The motel being an obvious nod to Hitchcock’s immortal Psycho, from the clichéd set-up car break-down onwards it’s clear that the filmmakers really love this genre, and are fully aware that the film owes a massive debt to countless earlier flicks – most notably John Carpenter’s cult classic Assault on Precinct 13. Shot with a grimy, sepia-tinted stylishness by Reservoir Dogs and Pulp Fiction cinematographer Andrzej Sekula, Vacancy is not only more self-aware, but also simply looks a lot classier and grown-up than the majority of modern horror thrillers.

In this age of Scary Movie parodies and Saw-style over-the-top explicitness, getting a straight slasher flick that doesn’t merely consist of a group of nubile, scantily-clad teens getting hacked to pieces is a rare treat. The fact that the male lead is taken by Luke Wilson, better known for being a comedy actor, is a cunning, knowing piece of casting in this age of parodies and mickey-taking, putting audiences nicely off-guard. Likewise, chucking in Kate Beckinsale as the female lead is a fairly cunning move, as these days she’s becoming best known for donning black PVC catsuits and blowing the hell out of things with guns in the likes of the Underworld series and Van Helsing, rather than as the typical horror movie damsel in distress. It all makes for a certain amount of uncertainty about just how the film’s going to unfold – will Wilson start cracking jokes? Will Beckinsale start turning the tables on their attackers with a series of slow-motion martial arts moves?

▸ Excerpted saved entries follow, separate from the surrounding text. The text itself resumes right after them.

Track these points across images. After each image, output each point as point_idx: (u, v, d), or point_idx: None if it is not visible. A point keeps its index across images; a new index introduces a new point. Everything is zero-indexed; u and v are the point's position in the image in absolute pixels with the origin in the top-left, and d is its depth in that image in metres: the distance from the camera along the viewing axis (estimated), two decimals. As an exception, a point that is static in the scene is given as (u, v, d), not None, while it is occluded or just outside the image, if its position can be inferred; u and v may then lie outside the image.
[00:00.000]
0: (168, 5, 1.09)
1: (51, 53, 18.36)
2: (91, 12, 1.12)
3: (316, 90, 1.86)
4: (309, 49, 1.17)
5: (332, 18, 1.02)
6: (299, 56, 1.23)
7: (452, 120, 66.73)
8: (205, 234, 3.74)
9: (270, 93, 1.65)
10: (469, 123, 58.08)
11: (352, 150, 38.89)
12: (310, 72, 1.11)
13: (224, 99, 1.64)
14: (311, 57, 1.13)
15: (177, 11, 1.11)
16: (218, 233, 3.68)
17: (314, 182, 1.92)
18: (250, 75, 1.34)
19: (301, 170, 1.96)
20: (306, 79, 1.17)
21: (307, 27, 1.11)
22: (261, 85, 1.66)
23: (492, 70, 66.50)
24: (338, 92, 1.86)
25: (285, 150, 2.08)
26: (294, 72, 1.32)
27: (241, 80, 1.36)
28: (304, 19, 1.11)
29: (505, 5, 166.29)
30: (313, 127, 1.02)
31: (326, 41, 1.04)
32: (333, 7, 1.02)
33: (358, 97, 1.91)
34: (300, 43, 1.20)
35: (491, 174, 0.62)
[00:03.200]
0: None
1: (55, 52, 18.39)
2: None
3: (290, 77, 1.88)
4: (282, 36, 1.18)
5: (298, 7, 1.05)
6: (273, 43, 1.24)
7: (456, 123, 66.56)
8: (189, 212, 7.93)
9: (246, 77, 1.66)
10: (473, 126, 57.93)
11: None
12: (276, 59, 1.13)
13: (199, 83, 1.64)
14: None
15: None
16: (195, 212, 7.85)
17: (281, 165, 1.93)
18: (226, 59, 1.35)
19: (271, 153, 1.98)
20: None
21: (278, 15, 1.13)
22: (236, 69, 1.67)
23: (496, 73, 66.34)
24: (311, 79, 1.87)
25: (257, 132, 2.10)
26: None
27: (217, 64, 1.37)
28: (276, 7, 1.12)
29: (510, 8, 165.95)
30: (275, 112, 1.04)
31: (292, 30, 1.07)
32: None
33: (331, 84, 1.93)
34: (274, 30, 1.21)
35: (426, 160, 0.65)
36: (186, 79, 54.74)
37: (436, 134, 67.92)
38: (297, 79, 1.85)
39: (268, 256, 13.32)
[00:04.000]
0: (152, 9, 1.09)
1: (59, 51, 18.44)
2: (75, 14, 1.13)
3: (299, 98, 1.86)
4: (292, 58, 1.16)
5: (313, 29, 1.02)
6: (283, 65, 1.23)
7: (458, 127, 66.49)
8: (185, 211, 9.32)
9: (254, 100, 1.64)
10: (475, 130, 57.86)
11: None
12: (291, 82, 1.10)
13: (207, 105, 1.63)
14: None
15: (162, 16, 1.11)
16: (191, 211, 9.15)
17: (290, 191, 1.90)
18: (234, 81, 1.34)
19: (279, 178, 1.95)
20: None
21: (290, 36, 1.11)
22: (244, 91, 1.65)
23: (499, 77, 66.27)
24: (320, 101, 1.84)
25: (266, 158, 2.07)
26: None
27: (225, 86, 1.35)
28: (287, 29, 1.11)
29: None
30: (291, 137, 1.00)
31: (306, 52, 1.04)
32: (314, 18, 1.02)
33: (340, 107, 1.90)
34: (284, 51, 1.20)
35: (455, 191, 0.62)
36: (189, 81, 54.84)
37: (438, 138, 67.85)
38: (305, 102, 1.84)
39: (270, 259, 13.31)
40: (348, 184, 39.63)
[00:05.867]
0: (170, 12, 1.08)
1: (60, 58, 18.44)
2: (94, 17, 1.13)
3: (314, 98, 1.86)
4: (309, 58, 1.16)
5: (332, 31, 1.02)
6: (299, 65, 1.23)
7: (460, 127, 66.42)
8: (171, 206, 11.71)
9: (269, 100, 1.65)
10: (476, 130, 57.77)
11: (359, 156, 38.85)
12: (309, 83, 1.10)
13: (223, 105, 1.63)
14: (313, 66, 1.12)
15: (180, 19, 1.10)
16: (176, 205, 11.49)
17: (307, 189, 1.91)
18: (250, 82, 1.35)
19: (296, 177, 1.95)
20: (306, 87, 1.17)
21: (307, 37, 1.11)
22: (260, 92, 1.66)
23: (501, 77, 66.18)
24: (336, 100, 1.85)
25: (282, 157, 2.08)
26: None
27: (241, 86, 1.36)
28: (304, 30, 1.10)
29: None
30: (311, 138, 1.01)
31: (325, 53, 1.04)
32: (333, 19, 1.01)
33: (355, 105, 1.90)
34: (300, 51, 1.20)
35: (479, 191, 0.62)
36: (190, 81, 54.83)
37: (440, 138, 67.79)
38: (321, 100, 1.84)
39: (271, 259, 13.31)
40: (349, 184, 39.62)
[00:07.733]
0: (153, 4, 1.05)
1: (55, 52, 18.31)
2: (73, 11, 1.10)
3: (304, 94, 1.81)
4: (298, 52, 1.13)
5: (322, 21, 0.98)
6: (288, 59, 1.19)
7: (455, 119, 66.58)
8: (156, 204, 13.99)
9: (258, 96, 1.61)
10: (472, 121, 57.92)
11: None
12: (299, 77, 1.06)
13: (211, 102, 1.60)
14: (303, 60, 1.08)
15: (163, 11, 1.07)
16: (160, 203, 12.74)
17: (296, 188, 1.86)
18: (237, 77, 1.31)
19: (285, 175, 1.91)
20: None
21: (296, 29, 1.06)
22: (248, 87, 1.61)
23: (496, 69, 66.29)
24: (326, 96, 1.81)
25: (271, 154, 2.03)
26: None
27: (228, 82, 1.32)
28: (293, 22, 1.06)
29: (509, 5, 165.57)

Thankfully, however, rather than try to be too clever, director Nimród Antal has opted to stay faithful to the classic thrillers that have provided the inspiration for the film, and play it fairly straight. From the foreboding sense that something’s not quite right to the discovery of gruesome videotapes of previous motel occupants being slaughtered, the tried-and-tested formula still works just fine, despite its repeated, often decidedly predictable subversion in innumerable films of the last ten years. As the chase begins, and Wilson and Beckinsale find themselves besieged and on the run in the grotty back end of beyond, the joy of those older psycho thrillers comes back in waves.

A couple of years ago some bright spark in Hollywood decided it would be a good idea to remake Assault on Precinct 13, whacking together a decent enough cast of the likes of Ethan Hawke, Laurence Fishburne and Gabriel Byrne to recreate the 70s tale of a police station under siege by a vicious, faceless gang. But it had none of the tension or engagement of the original, nor any of the menace and believability. Instead it is to Vacancy that one must look to see a more faithful remake of the John Carpenter classic – changing the characters and location, perhaps, but faithful to the spirit and atmosphere almost to perfection. Original? No. But good fun if you like this sort of thing, with plenty of decent scares to boot.